ACTIVITY - Leave out the images and repeat the listing below without a single change.

INFORMATION SHOWN -
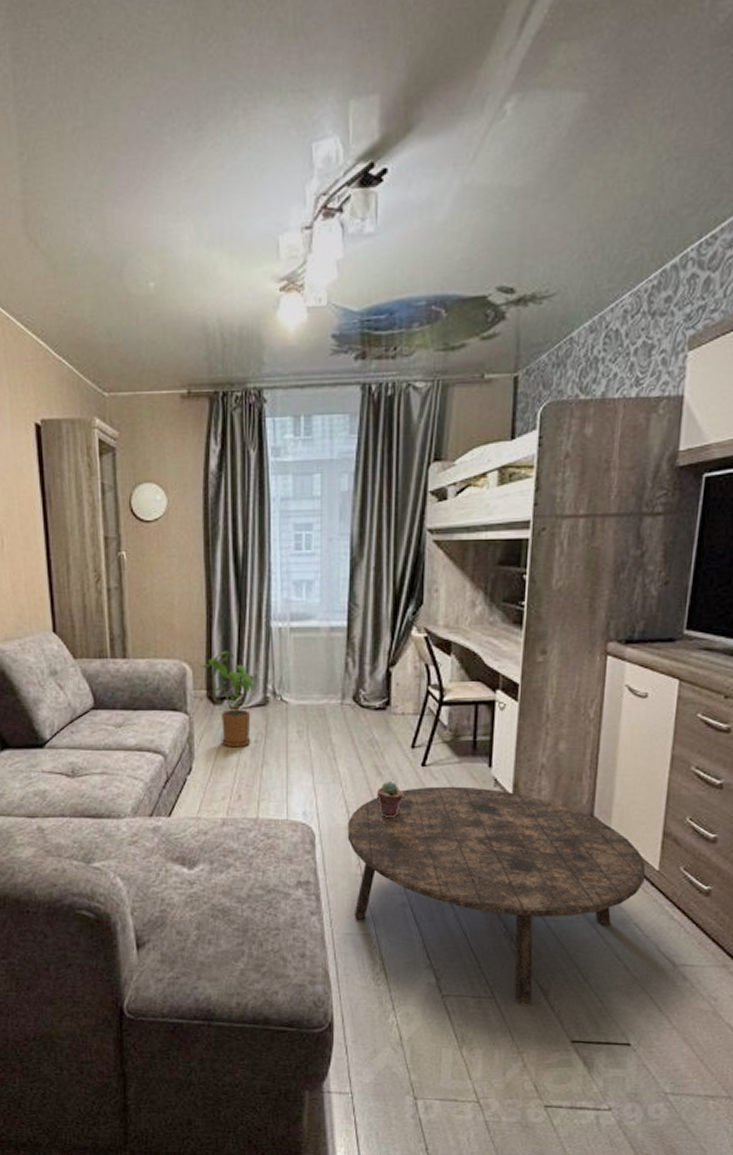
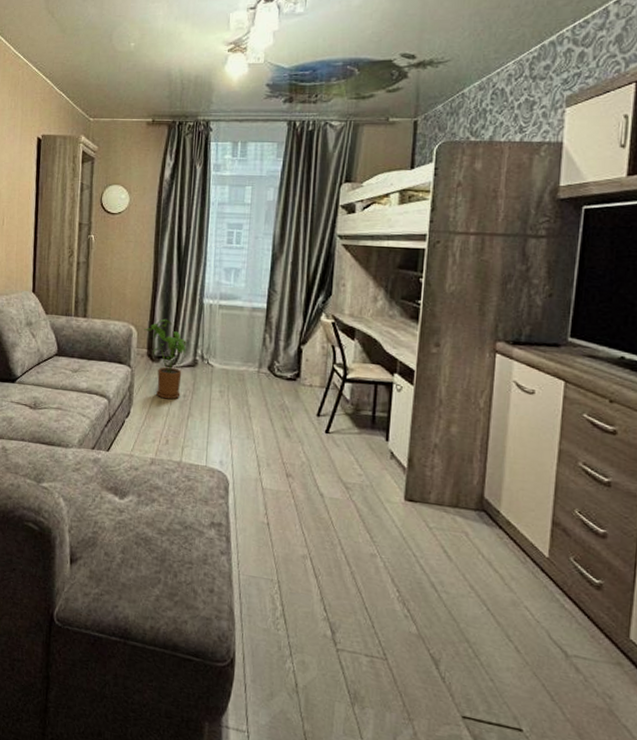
coffee table: present [347,786,646,1005] -> none [257,451,536,673]
potted succulent: present [376,780,404,818] -> none [284,442,309,476]

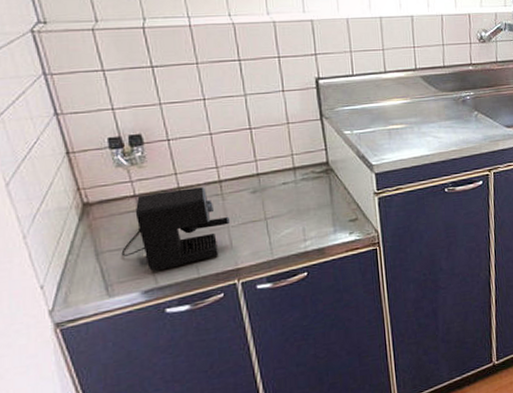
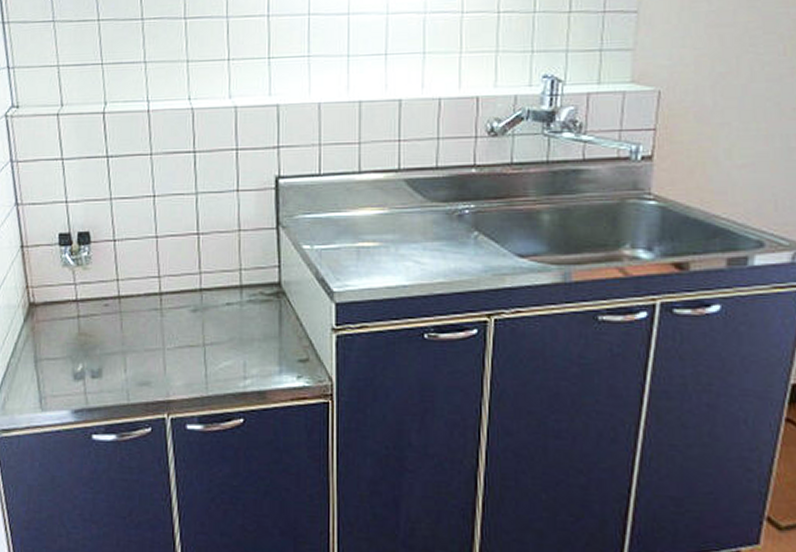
coffee maker: present [121,187,231,271] -> none [57,298,167,389]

RESULT FOR THIS EXERCISE -
coffee table: present [347,786,646,1005] -> none [257,451,536,673]
potted succulent: present [376,780,404,818] -> none [284,442,309,476]

coffee maker: present [121,187,231,271] -> none [57,298,167,389]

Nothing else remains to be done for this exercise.